The net profit of $414 million (370 million euros) was roughly a third of what the Luxembourg-based firm earned in the first three months of last year.

However the firm maintained sales stable at $19.2 billion thanks to higher deliveries and an increase in iron ore prices.

"Our first quarter results reflect the challenging operating environment the industry has faced in recent months," chief executive Lakshmi Mittal was quoted as saying in the company's earnings statement.

"Profitability has been impacted by lower steel pricing due to weaker economic activity and continued global overcapacity, as well as rising raw material costs as a result of supply-side developments in Brazil," he added.

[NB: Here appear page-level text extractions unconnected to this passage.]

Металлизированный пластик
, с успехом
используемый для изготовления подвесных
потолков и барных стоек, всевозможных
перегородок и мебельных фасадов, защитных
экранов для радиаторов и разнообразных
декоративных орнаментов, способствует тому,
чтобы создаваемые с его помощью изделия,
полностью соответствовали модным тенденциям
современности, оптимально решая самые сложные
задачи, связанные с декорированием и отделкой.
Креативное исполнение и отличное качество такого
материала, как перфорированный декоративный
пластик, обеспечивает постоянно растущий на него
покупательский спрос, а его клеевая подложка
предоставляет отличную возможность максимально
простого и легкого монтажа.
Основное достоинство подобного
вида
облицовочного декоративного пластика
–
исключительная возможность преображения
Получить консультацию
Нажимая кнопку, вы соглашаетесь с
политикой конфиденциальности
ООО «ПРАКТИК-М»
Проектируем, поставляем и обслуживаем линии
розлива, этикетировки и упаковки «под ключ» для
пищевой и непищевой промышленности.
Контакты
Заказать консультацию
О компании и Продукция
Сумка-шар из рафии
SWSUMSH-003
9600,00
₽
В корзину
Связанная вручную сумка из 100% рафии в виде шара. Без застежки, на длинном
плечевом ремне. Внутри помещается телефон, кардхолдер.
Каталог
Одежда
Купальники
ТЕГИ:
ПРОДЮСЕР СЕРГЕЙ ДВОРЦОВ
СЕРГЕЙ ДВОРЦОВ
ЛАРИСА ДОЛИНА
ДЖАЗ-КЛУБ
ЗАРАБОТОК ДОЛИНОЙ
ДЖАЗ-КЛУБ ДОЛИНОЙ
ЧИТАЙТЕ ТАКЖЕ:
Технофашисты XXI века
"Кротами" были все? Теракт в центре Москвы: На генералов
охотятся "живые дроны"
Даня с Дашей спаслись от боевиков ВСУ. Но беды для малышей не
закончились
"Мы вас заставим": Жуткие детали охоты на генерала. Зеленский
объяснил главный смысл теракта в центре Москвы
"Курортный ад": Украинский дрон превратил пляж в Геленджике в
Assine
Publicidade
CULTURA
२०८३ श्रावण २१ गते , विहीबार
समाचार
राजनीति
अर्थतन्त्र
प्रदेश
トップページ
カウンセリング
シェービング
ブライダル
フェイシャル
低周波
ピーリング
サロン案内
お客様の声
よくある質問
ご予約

The sales figure beat the analyst consensus calculated by Bloomberg, but the earnings before interest, tax, depreciation and amortisation (EBITDA), which fell 34 percent to $1.65 billion, came in below.

ArcelorMittal raised its forecast for global steel demand growth this year, to 1 to 1.5 percent from 0.5 to 1.0 percent.

The company said maintaining its investment grade rating remains its financial priority and adjusted the company's target to reduce net debt to $7 billion, from $6 billion previously.

The company's net debt rose by a billion dollars over the quarter to $11.2 billion due to the introduction of new accounting measures.

ArcelorMittal's net debt swelled to over $18 billion earlier this decade as demand for steel declined and the firm cut production. Its financial health has since improved as global steel demand has picked up and it raised equity from shareholders.

In recent years the firm has advocated loudly for measures to protect steelmakers from unfair competition from subsidised Chinese producers.

It noted that safeguard measures introduced by the European Commission have not been fully effective, and that it has had to undertake temporary production cuts in Europe to deal with high levels of imports.